# [EXERCISE DIRECTIONS]
Would you write out every record that follows exactly, with the pictures left out?

(Stored data)
▼▼▼
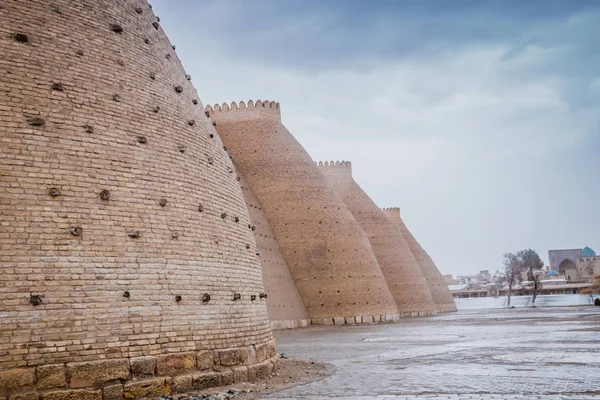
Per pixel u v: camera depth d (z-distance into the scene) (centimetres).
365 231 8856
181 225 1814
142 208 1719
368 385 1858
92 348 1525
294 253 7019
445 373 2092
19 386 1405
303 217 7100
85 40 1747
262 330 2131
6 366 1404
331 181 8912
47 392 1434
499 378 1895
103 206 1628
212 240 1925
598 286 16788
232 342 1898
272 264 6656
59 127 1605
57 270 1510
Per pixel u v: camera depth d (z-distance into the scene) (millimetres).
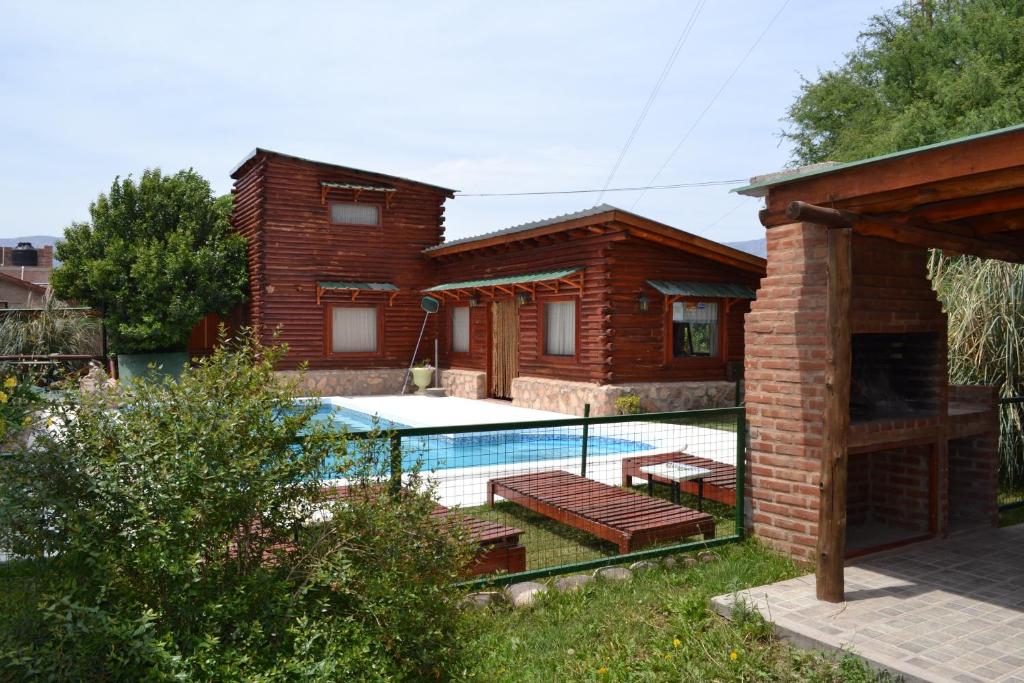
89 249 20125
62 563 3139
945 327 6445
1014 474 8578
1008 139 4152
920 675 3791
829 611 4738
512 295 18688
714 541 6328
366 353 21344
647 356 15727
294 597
▲▲▲
# [ANSWER BOX]
Per pixel u v: camera depth d (z-distance into the scene) (centimetres).
365 231 8856
181 225 1814
142 208 1719
368 385 1858
92 348 1525
294 253 7019
445 373 2092
19 386 1405
303 217 7100
85 40 1747
262 330 2131
6 366 1404
331 181 8912
47 392 1434
499 378 1895
103 206 1628
212 240 1925
598 286 16788
232 342 1898
272 264 6656
59 127 1605
57 270 1510
Per pixel u v: camera depth d (z-distance into the scene) (millimetres).
89 249 20125
62 563 3139
945 327 6445
1014 474 8578
1008 139 4152
920 675 3791
829 611 4738
512 295 18688
714 541 6328
366 353 21344
647 356 15727
294 597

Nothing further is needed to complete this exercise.